• Given data
[Start of Attachment]

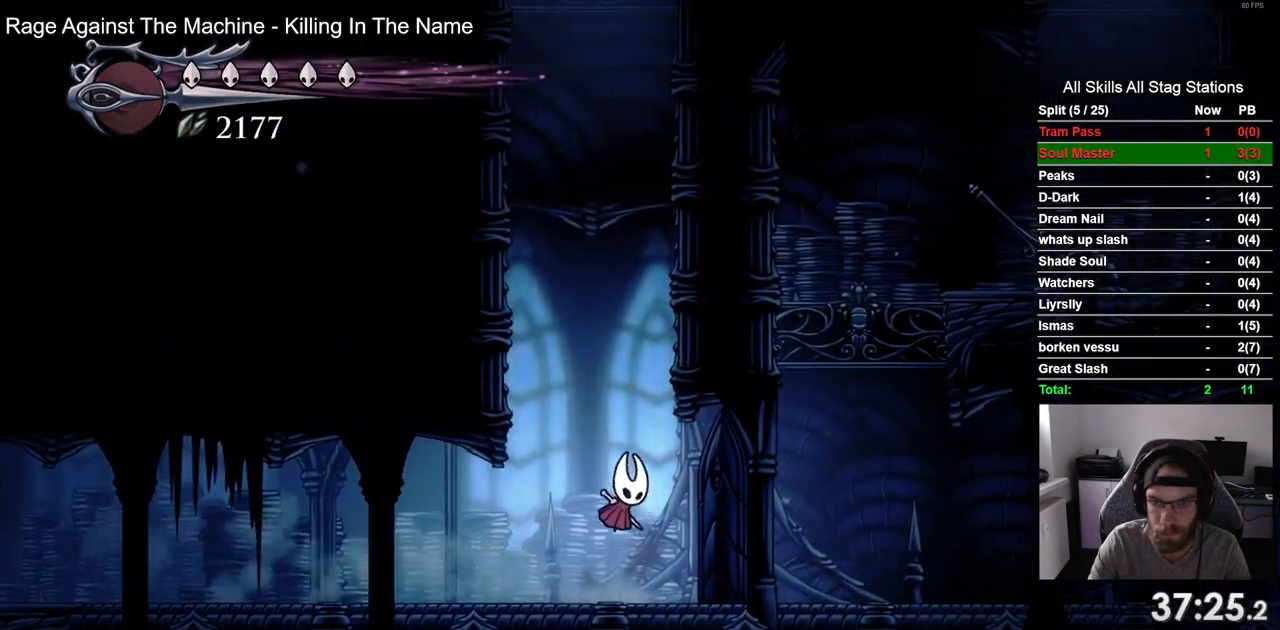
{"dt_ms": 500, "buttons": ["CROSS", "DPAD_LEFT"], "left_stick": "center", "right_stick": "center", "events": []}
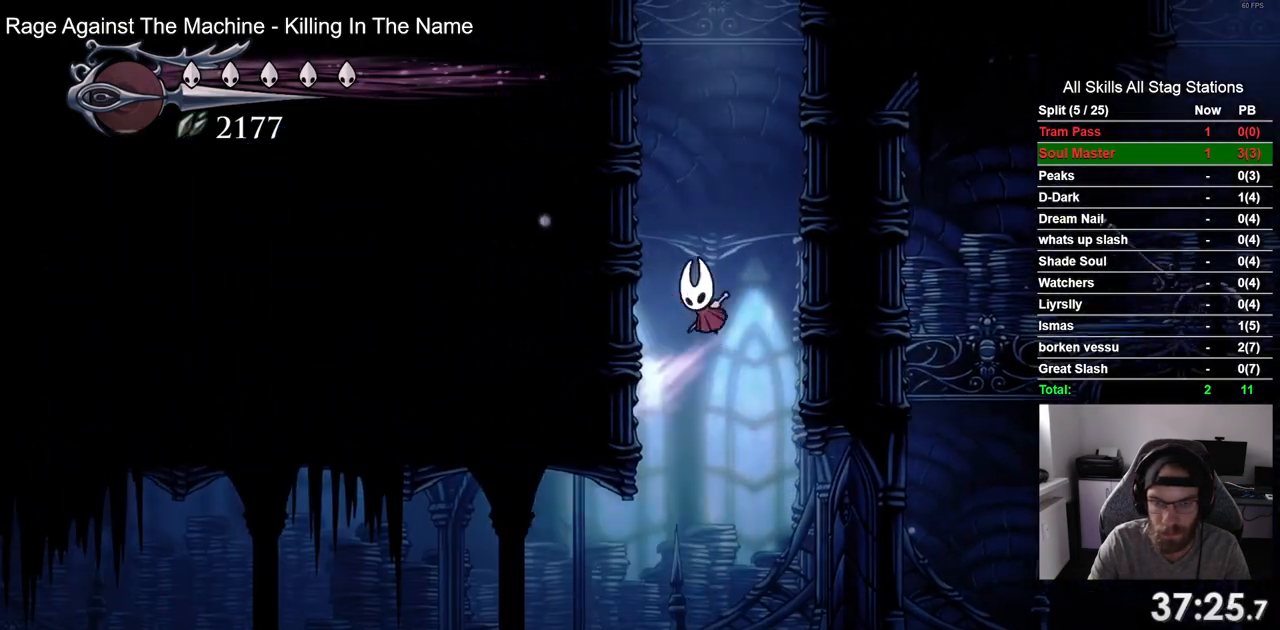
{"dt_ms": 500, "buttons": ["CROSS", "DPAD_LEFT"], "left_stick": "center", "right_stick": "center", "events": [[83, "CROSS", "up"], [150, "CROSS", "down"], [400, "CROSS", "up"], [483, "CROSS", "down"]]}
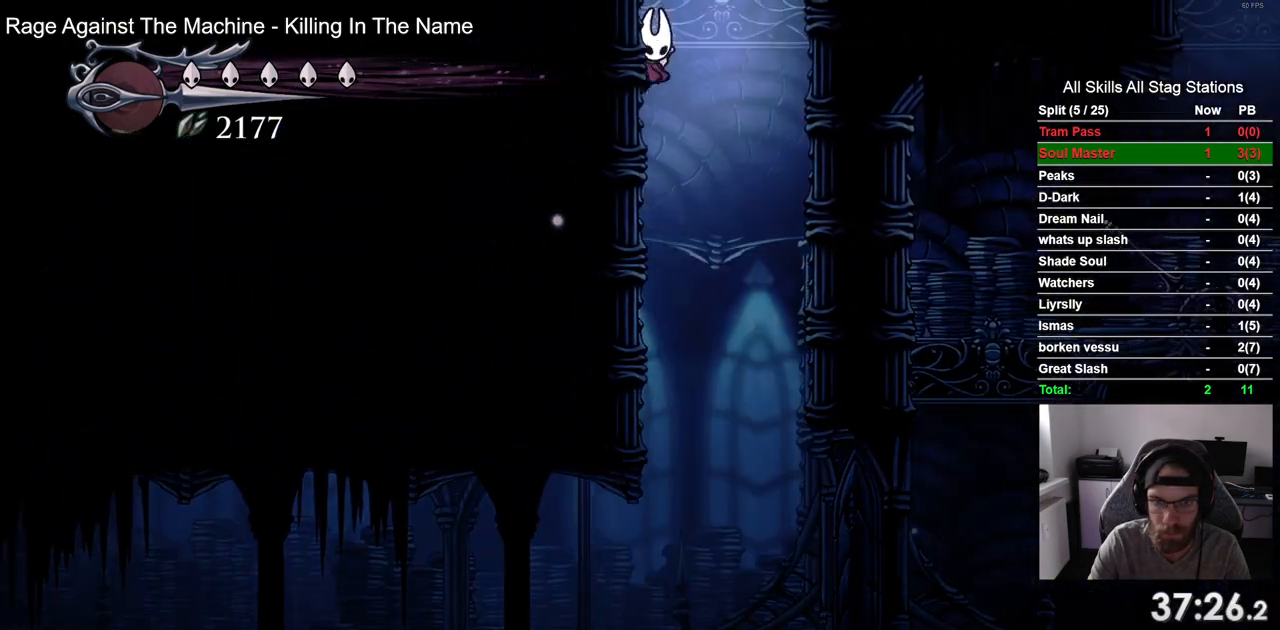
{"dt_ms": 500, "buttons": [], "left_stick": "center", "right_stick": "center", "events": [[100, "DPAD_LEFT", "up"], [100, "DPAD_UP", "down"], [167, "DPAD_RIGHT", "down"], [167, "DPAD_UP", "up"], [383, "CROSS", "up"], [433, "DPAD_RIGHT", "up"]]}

[End of Attachment]
[Start of Attachment]

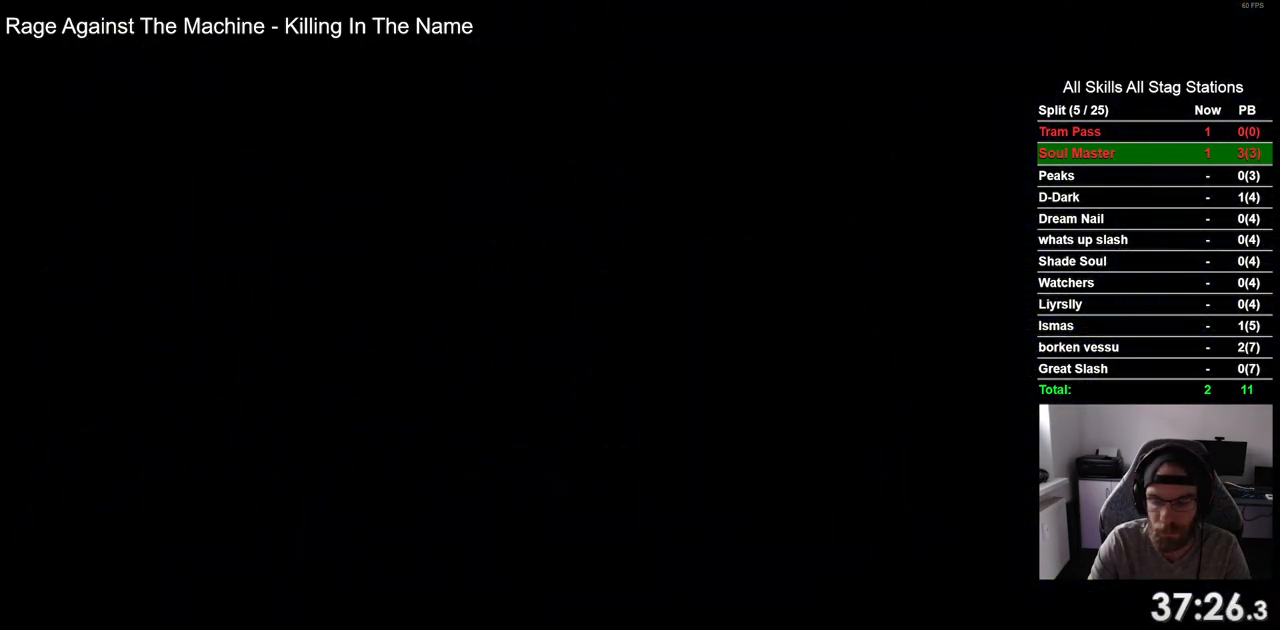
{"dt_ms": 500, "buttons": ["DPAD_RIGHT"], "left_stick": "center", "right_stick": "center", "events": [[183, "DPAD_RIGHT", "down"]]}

[End of Attachment]

• Problem
The required answer is each line of the entries containing the string "down".

• Answer box
{"dt_ms": 500, "buttons": ["CROSS", "DPAD_LEFT"], "left_stick": "center", "right_stick": "center", "events": [[83, "CROSS", "up"], [150, "CROSS", "down"], [400, "CROSS", "up"], [483, "CROSS", "down"]]}
{"dt_ms": 500, "buttons": [], "left_stick": "center", "right_stick": "center", "events": [[100, "DPAD_LEFT", "up"], [100, "DPAD_UP", "down"], [167, "DPAD_RIGHT", "down"], [167, "DPAD_UP", "up"], [383, "CROSS", "up"], [433, "DPAD_RIGHT", "up"]]}
{"dt_ms": 500, "buttons": ["DPAD_RIGHT"], "left_stick": "center", "right_stick": "center", "events": [[183, "DPAD_RIGHT", "down"]]}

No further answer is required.